◆ **TASK DETAILS**
The entries below contain a stretch that opens with the line containing "M814,0h46l-10,27 -40,-15z" and closes with the line containing "M792,56l41,14 -9,26 19,6"; set down that stretch exactly, both ends included, and nothing else.

◆ **DATA FOR THIS TASK**

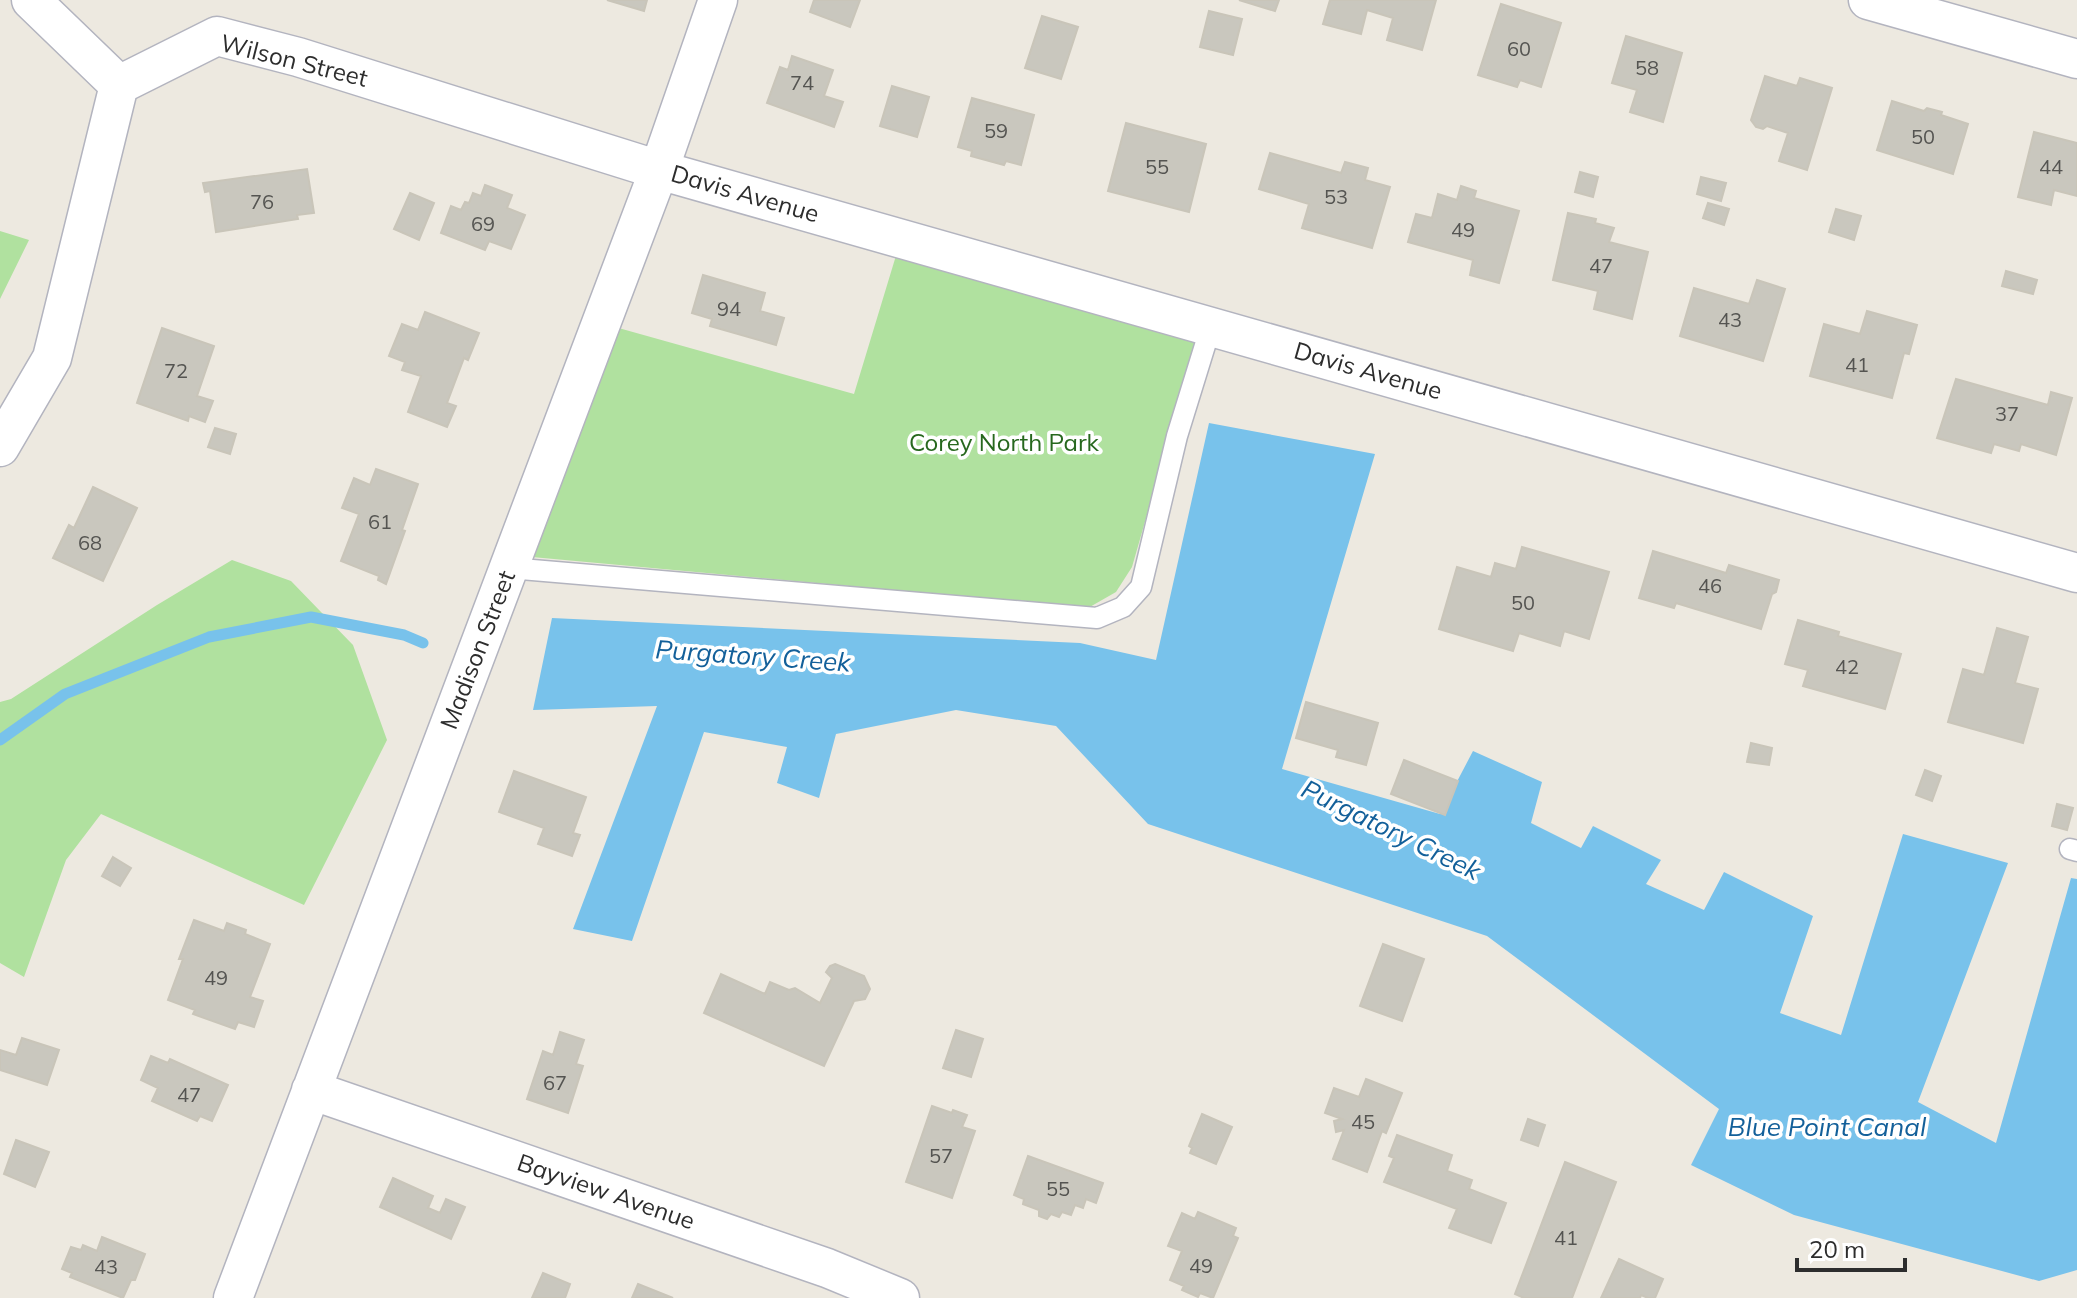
<svg xmlns="http://www.w3.org/2000/svg" width="2077" height="1298" viewBox="0 0 2077 1298" font-family="Mulish,sans-serif">
<style>
.green{fill:#b0e19f}
.water{fill:#78c2eb}
.lines{fill:none;stroke-linecap:round;stroke-linejoin:round}
.stream{stroke:#78c2eb;stroke-width:11}
.building{fill:#c9c7be;stroke:#c9c5b9;stroke-width:2}
.lane-casing{stroke:#b3b4bf;stroke-width:23}
.street-casing{stroke:#b3b4bf;stroke-width:41}
.lane{stroke:#fff;stroke-width:20}
.street{stroke:#fff;stroke-width:38}
.labels{text-anchor:middle;stroke-width:7;stroke-linejoin:round;paint-order:stroke}
.number-label{font-size:20px;fill:#545451}
.street-label{font-size:24px;fill:#2d2d2d;stroke:#fff}
.park-label{font-size:24px;fill:#27681e;stroke:#fff}
.water-label{font-size:26px;font-style:italic;fill:#13609a;stroke:#fff}
</style>
<rect width="100%" height="100%" fill="#ede9e0"/>
<path class="green" d="M0,231l29,9 -29,59z
M898,249l300,88 -66,230 -16,25 -28,16 -556,-51 83,-230 239,67z
M232,560l59,21 62,64 34,95 -83,165 -203,-91 -35,46 -42,117 -24,-14v-261l11,-3 146,-94z"/>
<path class="water" d="M1209,423l166,31 -93,315 158,45 33,-63 69,31 -11,41 50,25 12,-22 68,34 -15,24 58,26 20,-38 89,44 -33,97 61,22 62,-201 105,29 -90,239 78,41 75,-265 6,1v391l-38,11 -245,-66 -103,-50 28,-56 -232,-173 -339,-112 -92,-98 -100,-16 -120,24 -17,64 -42,-15 10,-36 -83,-15 -72,209 -59,-12 84,-223 -124,4 19,-92 528,25 76,17z"/>
<g class="lines">
<path class="stream" d="M0,740l65,-46 144,-57 102,-20 93,18 19,8"/>
</g>
<path class="building" d="M607,0h40l-3,11z
M814,0h46l-10,27 -40,-15z
M1239,0h40l-4,11z
M1330,0h106l-14,50 -35,-10 6,-22 -26,-8 -6,24 -38,-10z
M1501,4l60,19 -20,64 -21,-7 -3,7 -39,-12z
M1209,11l33,8 -9,36 -33,-8z
M1042,16l36,11 -17,52 -36,-11z
M1626,36l56,17 -19,69 -33,-10 7,-22 -25,-7z
M792,56l41,14 -9,26 19,6 -9,25 -67,-24 13,-36 8,3z
M1765,76l32,10 3,-8 32,10 -25,82 -28,-9 9,-28 -21,-7 -4,3 -7,-2 -5,-7z
M892,86l37,11 -12,40 -37,-11z
M972,98l62,17 -13,50 -15,-4 -2,4 -33,-9 1,-5 -14,-4z
M1892,101l32,10 3,-3 15,4 -1,3 27,9 -15,50 -76,-24z
M1126,123l80,21 -17,68 -81,-21z
M2034,132l43,11v53l-23,-6 -3,15 -33,-8z
M1270,153l71,20 4,-11 23,6 -3,12 25,7 -18,61 -70,-20 7,-24 -50,-15z
M307,169l7,44 -17,2 1,4 -82,13 -6,-41 -5,1 -2,-9z
M1580,172l18,5 -5,20 -18,-5z
M1701,177l25,6 -5,18 -24,-7z
M485,185l27,10 -5,13 18,7 -14,34 -22,-8 -4,9 -44,-17 10,-27 10,4 4,-8 4,1 4,-10 8,3z
M1461,186l15,5 -2,7 45,13 -20,72 -29,-8 3,-15 -65,-18 8,-28 16,4 6,-24 19,6z
M410,193l24,10 -15,37 -25,-11z
M1708,203l21,6 -5,16 -21,-7z
M1836,209l25,7 -7,24 -25,-8z
M1568,213l28,6 -1,4 19,5 -5,14 39,10 -16,67 -38,-10 4,-18 -45,-11z
M2006,271l31,9 -4,14 -31,-8z
M703,275l62,18 -5,18 24,7 -8,27 -66,-19 2,-7 -20,-6z
M1757,280l28,9 -22,72 -83,-25 14,-48 55,16z
M1867,311l50,14 -8,29 -5,-1 -12,45 -82,-22 14,-52 36,10z
M425,312l54,21 -11,27 -4,-2 -17,45 9,3 -9,21 -39,-15 13,-36 -19,-6 3,-8 -16,-6 13,-32 16,6z
M162,328l52,18 -17,50 16,5 -8,21 -16,-6 -1,5 -51,-18z
M1956,379l92,26 3,-13 21,6 -16,57 -35,-11 -2,7 -25,-7 -3,9 -54,-15z
M215,428l21,6 -6,20 -22,-7z
M376,469l42,15 -16,46 3,1 -19,53 -8,-4 1,-4 -38,-15 18,-47 -17,-6 12,-30 16,7z
M93,487l44,21 -34,73 -50,-23 16,-33 5,3z
M1522,547l87,25 -20,67 -25,-8 -4,15 -41,-13 -6,18 -74,-22 18,-62 34,10 4,-14 21,6z
M1653,551l73,22 3,-8 50,15 -3,12 -4,2 -11,35 -85,-26 -2,5 -35,-10z
M1798,620l41,12 -1,4 63,18 -16,55 -82,-23 5,-16 -23,-6z
M1997,628l31,9 -13,46 23,6 -15,54 -75,-21 15,-53 21,6z
M1306,702l72,21 -12,42 -30,-8 2,-7 -42,-12z
M1751,743l21,5 -3,17 -22,-3z
M1404,760l54,21 -13,34 -54,-21z
M1925,770l16,6 -9,25 -16,-6z
M514,771l72,26 -13,36 7,2 -8,21 -34,-12 6,-16 -45,-16z
M2057,804l16,4 -6,22 -15,-4z
M113,857l18,11 -11,18 -18,-10z
M194,920l30,11 3,-8 19,7 -1,4 25,10 -20,53 13,4 -9,26 -16,-5 -3,7 -42,-15 2,-4 -27,-10 15,-41h-4z
M1383,944l41,15 -22,62 -42,-15z
M835,964l29,12 6,13 -5,10 -11,2 -30,65 -120,-53 17,-39 44,20 5,-12 19,8 6,-2 25,15 12,-25 -6,-6 4,-6z
M956,1030l27,9 -12,38 -28,-9z
M560,1032l24,8 -8,24 7,2 -15,47 -41,-14 16,-48 10,4z
M22,1038l37,12 -12,35 -47,-15v-20l16,5z
M151,1056l17,7 2,-4 58,26 -16,36 -12,-5 -3,5 -45,-20 6,-13 -17,-8z
M1366,1079l36,14 -16,40 -4,-2 -15,41 -34,-13 11,-29 -8,2 -2,-11 8,-2 -17,-6 9,-25 25,9z
M932,1106l20,7 1,-3 14,5 -5,12 13,4 -23,67 -46,-16z
M1202,1114l30,13 -16,37 -26,-11 2,-5 -3,-2z
M1528,1119l17,6 -7,21 -17,-6z
M1397,1135l55,20 -5,16 25,9 -3,9 37,14 -15,40 -42,-15 8,-19 -73,-27 10,-24 -5,-2z
M16,1140l33,12 -14,35 -31,-13z
M1028,1156l75,27 -7,20 -10,-4 -3,9 -8,-3 -4,10 -9,-3 -3,5 -8,-3 -4,5 -8,-3v-6l-16,-6 1,-5 -10,-4z
M1565,1162l51,20 -44,116h-48l-9,-4z
M393,1178l40,18 -5,12 12,5 6,-14 19,8 -14,32 -71,-32z
M1198,1212l38,16 -3,8 5,2 -25,60 -13,-5 -2,4 -16,-7 2,-4 -14,-6 12,-29 -14,-5 14,-33 13,6z
M102,1237l43,17 -10,26h-4l-8,18 -53,-21 2,-4 -10,-4 9,-22 10,3 2,-5 14,6z
M1619,1259l44,20 -8,19h-7l-7,-3 -1,3h-39z
M543,1273l27,11 -5,14h-33z
M638,1284l35,14h-41z"/>
<g class="lines">
<defs>
<path id="lane" d="M509,568l588,50 26,-11 18,-20 36,-151 34,-110
M2070,849l7,2"/>
<path id="street" d="M31,0l88,85
M1868,0l209,59
M0,447l52,-89 67,-273 98,-49 81,21 361,113 1418,403
M311,1090l516,178 73,30
M233,1298l426,-1128 59,-170"/>
</defs>
<use href="#lane" class="lane-casing"/>
<use href="#street" class="street-casing"/>
<use href="#lane" class="lane"/>
<use href="#street" class="street"/>
</g>
<g class="labels">
<g class="number-label">
<text x="1519" y="56">60</text>
<text x="1647" y="75">58</text>
<text x="802" y="90">74</text>
<text x="996" y="138">59</text>
<text x="1923" y="144">50</text>
<text x="1157" y="174">55</text>
<text x="2051" y="174">44</text>
<text x="1336" y="204">53</text>
<text x="262" y="209">76</text>
<text x="483" y="231">69</text>
<text x="1463" y="237">49</text>
<text x="1601" y="273">47</text>
<text x="729" y="316">94</text>
<text x="1730" y="327">43</text>
<text x="1857" y="372">41</text>
<text x="176" y="378">72</text>
<text x="2007" y="421">37</text>
<text x="380" y="529">61</text>
<text x="90" y="550">68</text>
<text x="1710" y="593">46</text>
<text x="1523" y="610">50</text>
<text x="1847" y="674">42</text>
<text x="216" y="985">49</text>
<text x="555" y="1090">67</text>
<text x="189" y="1102">47</text>
<text x="1363" y="1129">45</text>
<text x="941" y="1163">57</text>
<text x="1058" y="1196">55</text>
<text x="1566" y="1245">41</text>
<text x="1201" y="1273">49</text>
<text x="106" y="1274">43</text>
</g>
<g class="street-label">
<text transform="translate(294 61) rotate(14)" y="8">Wilson Street</text>
<text transform="translate(745 194) rotate(16)" y="8">Davis Avenue</text>
<text transform="translate(1368 371) rotate(16)" y="8">Davis Avenue</text>
<text transform="translate(478 650) rotate(-69)" y="8">Madison Street</text>
<text transform="translate(606 1192) rotate(19)" y="8">Bayview Avenue</text>
</g>
<g class="park-label">
<text x="1004" y="451">Corey North Park</text>
</g>
<g class="water-label">
<text transform="translate(753 656) rotate(4)" y="9">Purgatory Creek</text>
<text transform="translate(1391 830) rotate(26)" y="9">Purgatory Creek</text>
<text x="1827" y="1136">Blue Point Canal</text>
</g>
</g>
<path d="M1797 1258v12h108v-12" fill="none" stroke="#2d2d2d" stroke-width="4"/>
<text x="1809" y="1258" font-size="24" fill="#2d2d2d" stroke="#ffffff" stroke-width="6" paint-order="stroke">20 m</text>
</svg>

◆ **SOLUTION FOR THIS EXERCISE**
M814,0h46l-10,27 -40,-15z
M1239,0h40l-4,11z
M1330,0h106l-14,50 -35,-10 6,-22 -26,-8 -6,24 -38,-10z
M1501,4l60,19 -20,64 -21,-7 -3,7 -39,-12z
M1209,11l33,8 -9,36 -33,-8z
M1042,16l36,11 -17,52 -36,-11z
M1626,36l56,17 -19,69 -33,-10 7,-22 -25,-7z
M792,56l41,14 -9,26 19,6 -9,25 -67,-24 13,-36 8,3z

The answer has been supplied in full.